SOURCE PASSAGE:

Skip to content

topfreegames/eventsgateway

Repository files navigation

TFGCo EventsGateway



Client

Important Notice

The Events Gateway service works following the At Least Once semantics, that means it will not prevent duplicates. In case the Client loses its connection (because of networking instabilities) after sending the event to the Events Gateway server, the server will complete the request with success and send the data to Kafka, but won't be able to acknowledge the client. If the client has some retry logic (built in on async mode) it will retry to send the same event and will duplicate it.

If you really need distinct values guarantee, consider handling it on the downstream pipelines.

Configuration

About client.NewClient(...) arguments:

  • configPrefix: whatever comes just before client portion of your config
  • config: a viper config with at least a client key holding Events Gateway settings
  • logger: a logger.Logger instance
  • client: should be nil for most cases, except for unit testing
  • opts: extra []grpc.DialOption objects

client config format, with defaults:

client:
  async: false # if you want to use the async or sync dispatch
  channelBuffer: 500 # (async-only) size of the channel that holds events
  lingerInterval: 500ms # (async-only) how long to wait before sending messages, in the hopes of filling the batch
  batchSize: 10 # (async-only) maximum number of messages to send in a batch
  maxRetries: 3 # (async-only) how many times to retry a dispatch if it fails
  retryInterval: 1s # (async-only) first wait time before a retry, formula => 2^retryNumber * retryInterval
  numRoutines: 2 # (async-only) number of go routines that read from events channel and send batches
  kafkatopic: default-topic # default topic to send messages
  grpc:
    serverAddress: localhost:5000
    timeout: 500ms

Code example:

import (
  "context"

EXCERPTED RECORDS:
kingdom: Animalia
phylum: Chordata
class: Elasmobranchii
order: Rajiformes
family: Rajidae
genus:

COMPLETE THE FOLLOWING:
1 - Answer these about the Events Gateway README:
(a) Which delivery semantics does the Events Gateway service follow?
(b) What should the client argument of client.NewClient(...) be in most cases?
(c) What is the default value of batchSize in the client config?
2 - Resume the Events Gateway README from its last line and continue it.

EXERCISE ANSWERS:
1 -
(a) At Least Once semantics.
(b) nil, except for unit testing.
(c) 10.

2 -
  "github.com/spf13/viper"
  "github.com/topfreegames/eventsgateway/v4"
  "github.com/topfreegames/eventsgateway/v4/logger"
)

func ConfigureEventsGateway() (*eventsgateway.Client, error) {
  config := viper.New() // empty Viper config
  config.Set("eventsgateway.client.async", true)
  config.Set("eventsgateway.client.kafkatopic", "my-client-default-topic")
  logger := &logger.NullLogger{} // Initialize you logger.Logger implementation here
  client, err := eventsgateway.NewClient("eventsgateway", config, logger, nil)
  if err != nil {
    return nil, err
  }
}

func main() {
  client, err := ConfigureEventsGateway()
  if err != nil {
    panic(err)
  }
  // here you pass along the context.Context you received,
  // DON'T pass just a context.Background() if you have a previous context.Context
  // Sync clients should handle errors accordingly
  err := client.Send(context.Background(), "event-name", map[string]string{"some": "value"})
  // Async clients error handling are transparent to the user 
  client.Send(context.Background(), "event-name", map[string]string{"some": "value"})
}

Development

Running locally

All dependencies required to produce and consume events locally are bundled in this project.

  1. make build-dev will build a development docker image for the client.
  2. make deps-start will start docker containers for zookeeper kafka, eventsgateway-api

These are the necessary dependencies for EventsGateway server.

  1. make run starts EventsGateway server.

  2. make producer executes a client that sends one dummy event.

  3. make spark-notebook runs a jupyter-notebook container with a mounted notebook to consume from Kafka and write ORC files to S3.

Checkout the localhost address to access the Web UI over the container logs.

  1. make hive-start starts hive stack containers necessary to create tables in hive-metastore and to query from a presto client.

Bootstraping Localstack bucket and prefixes

After make deps-start and before make gobblin you'll need to bootstrap localstack's s3 to transfer data from kafka.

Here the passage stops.